[Data items]
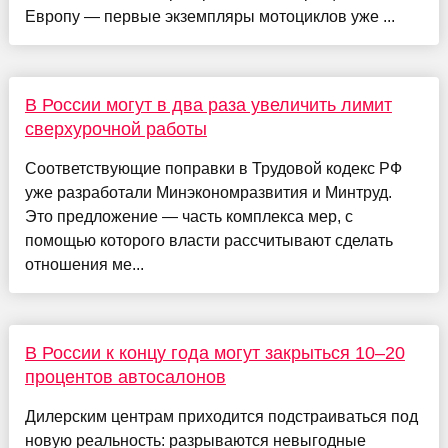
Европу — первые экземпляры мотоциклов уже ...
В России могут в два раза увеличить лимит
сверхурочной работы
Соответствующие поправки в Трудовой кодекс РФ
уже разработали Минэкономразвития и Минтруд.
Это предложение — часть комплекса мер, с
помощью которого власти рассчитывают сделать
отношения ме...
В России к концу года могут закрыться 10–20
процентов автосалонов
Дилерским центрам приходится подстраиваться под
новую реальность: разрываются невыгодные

==

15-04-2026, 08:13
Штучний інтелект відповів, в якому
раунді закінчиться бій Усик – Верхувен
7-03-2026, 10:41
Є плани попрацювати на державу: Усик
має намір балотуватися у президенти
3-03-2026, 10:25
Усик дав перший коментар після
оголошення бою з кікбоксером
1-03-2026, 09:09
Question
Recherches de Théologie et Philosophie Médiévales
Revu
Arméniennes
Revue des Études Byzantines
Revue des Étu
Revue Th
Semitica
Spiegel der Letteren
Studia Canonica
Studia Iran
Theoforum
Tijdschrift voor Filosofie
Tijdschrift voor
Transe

--

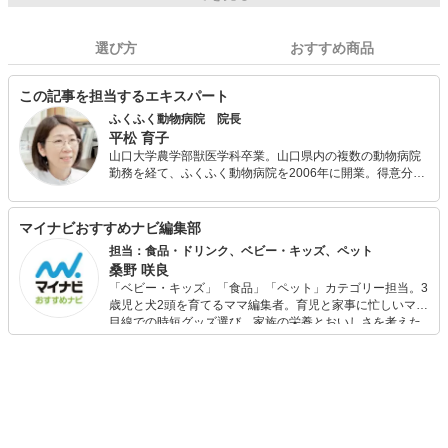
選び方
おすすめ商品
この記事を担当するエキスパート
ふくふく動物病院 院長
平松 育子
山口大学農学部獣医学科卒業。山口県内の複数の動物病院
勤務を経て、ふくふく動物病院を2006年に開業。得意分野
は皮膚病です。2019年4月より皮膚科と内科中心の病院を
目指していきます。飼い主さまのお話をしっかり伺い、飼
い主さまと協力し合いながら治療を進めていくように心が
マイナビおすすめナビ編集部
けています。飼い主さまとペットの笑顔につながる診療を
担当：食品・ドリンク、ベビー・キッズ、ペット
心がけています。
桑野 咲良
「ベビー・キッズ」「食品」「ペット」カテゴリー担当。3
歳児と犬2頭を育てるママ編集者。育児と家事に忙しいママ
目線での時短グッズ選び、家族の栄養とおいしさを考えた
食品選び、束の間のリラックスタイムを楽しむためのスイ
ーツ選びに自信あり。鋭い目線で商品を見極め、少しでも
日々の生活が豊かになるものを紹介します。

> _WHAT YOU SHOULD DO_
Write down again, exactly as given, only the lines above that fall from the line with "Европу — первые экземпляры мотоциклов уже ..." to the line with "новую реальность: разрываются невыгодные", inclusive.

> _REPLY_
Европу — первые экземпляры мотоциклов уже ...
В России могут в два раза увеличить лимит
сверхурочной работы
Соответствующие поправки в Трудовой кодекс РФ
уже разработали Минэкономразвития и Минтруд.
Это предложение — часть комплекса мер, с
помощью которого власти рассчитывают сделать
отношения ме...
В России к концу года могут закрыться 10–20
процентов автосалонов
Дилерским центрам приходится подстраиваться под
новую реальность: разрываются невыгодные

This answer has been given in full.